Combining machine learning and electrochemical models

(Image courtesy of Eatron)

Eatron Technologies and About:Energy are developing a decision-engine for battery management systems (BMS) that combines machine learning and electrochemical models, writes Nick Flaherty.

The aiMAGINE project aims to use machine learning frameworks in the BMS to extend the life of a battery pack in electric vehicles and scooters.

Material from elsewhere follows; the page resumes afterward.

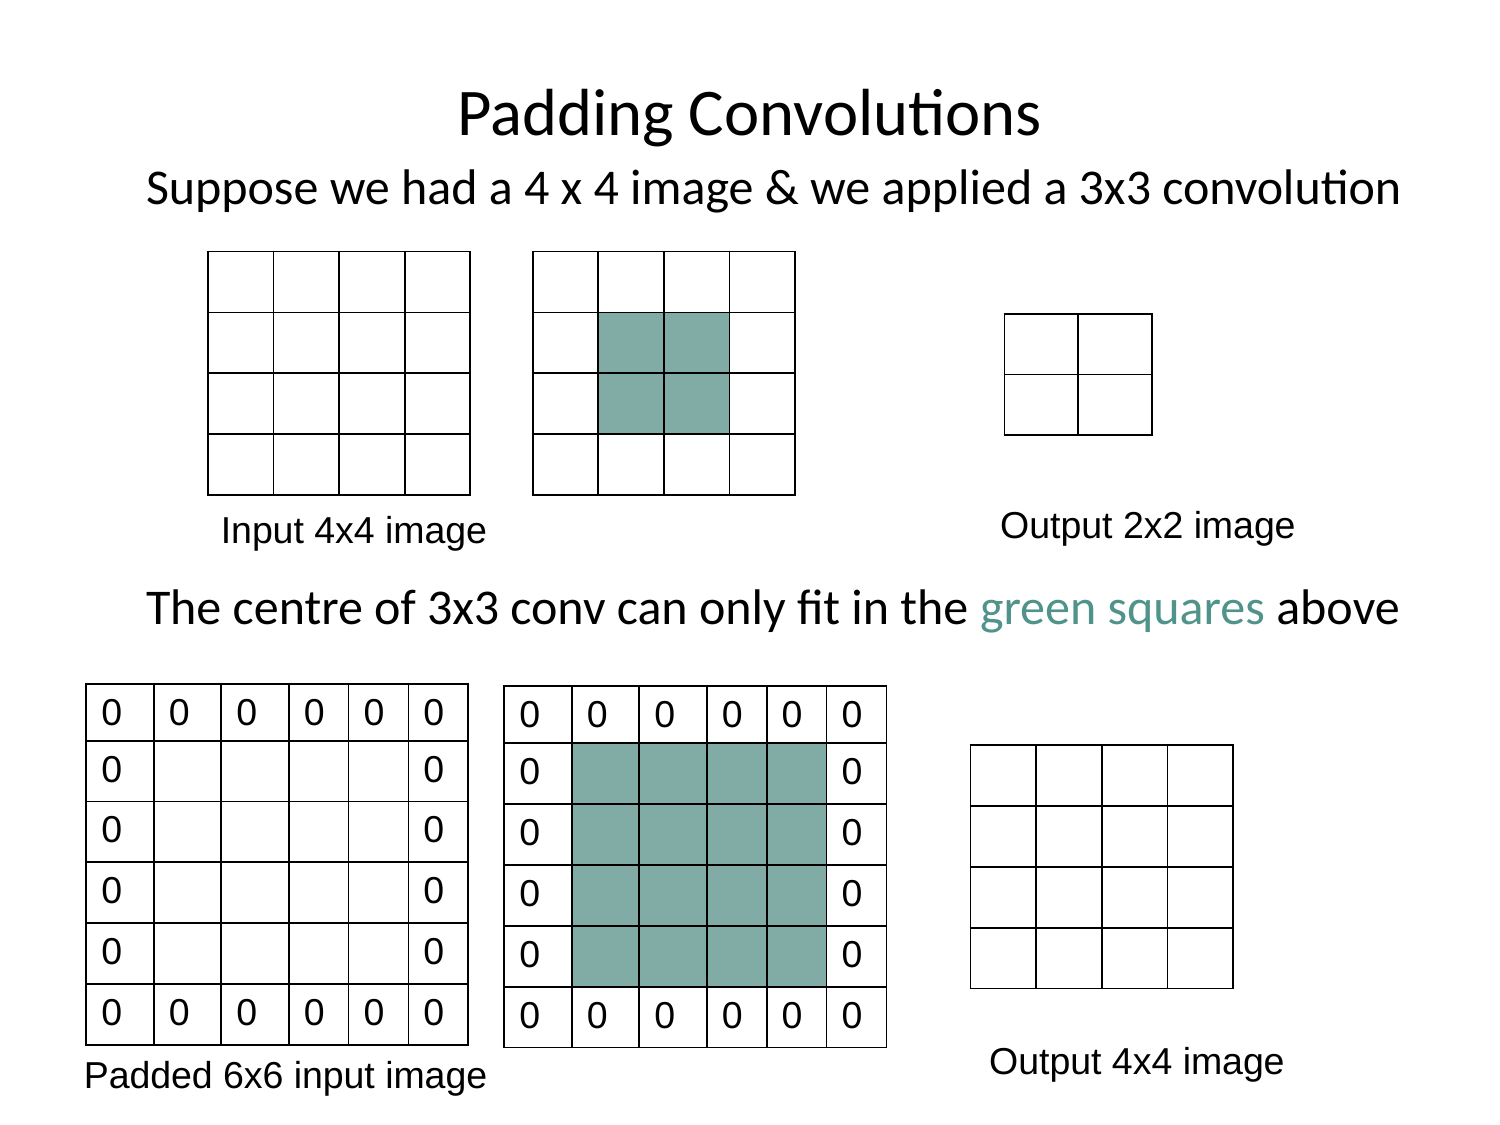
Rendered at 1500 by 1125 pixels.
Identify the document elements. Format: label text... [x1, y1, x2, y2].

Current BMS rely on simple, empirical methods that sacrifice accuracy in return for reduced computational effort. However conventional AI methods remain challenging to integrate within the BMS due to their complexity, demanding training process, and the need for large volumes of input data.

The aiMAGINE project combines About:Energy’s electrochemical battery models that achieve rapid and accurate calibration with Eatron’s edge and AI-powered cloud platform. This should provide more accurate assessments of state-of-charge (SoC), state-of-health (SoH) and (patented) remaining useful life predictions.

The AI complements the electrochemical models, enhancing predictions by accounting for complex physical behaviours that cannot be modelled. This will allow the AI-powered decision engine (AI-DE) to provide highly accurate operational parameters to the BMS, significantly increasing battery pack longevity and simplifying integration.

“Implementing our novel AI-powered intelligent battery software layer with this revolutionary AI-DE can extend a battery pack’s first life by up to 20%,” said Dr Umut Genc, CEO of Eatron.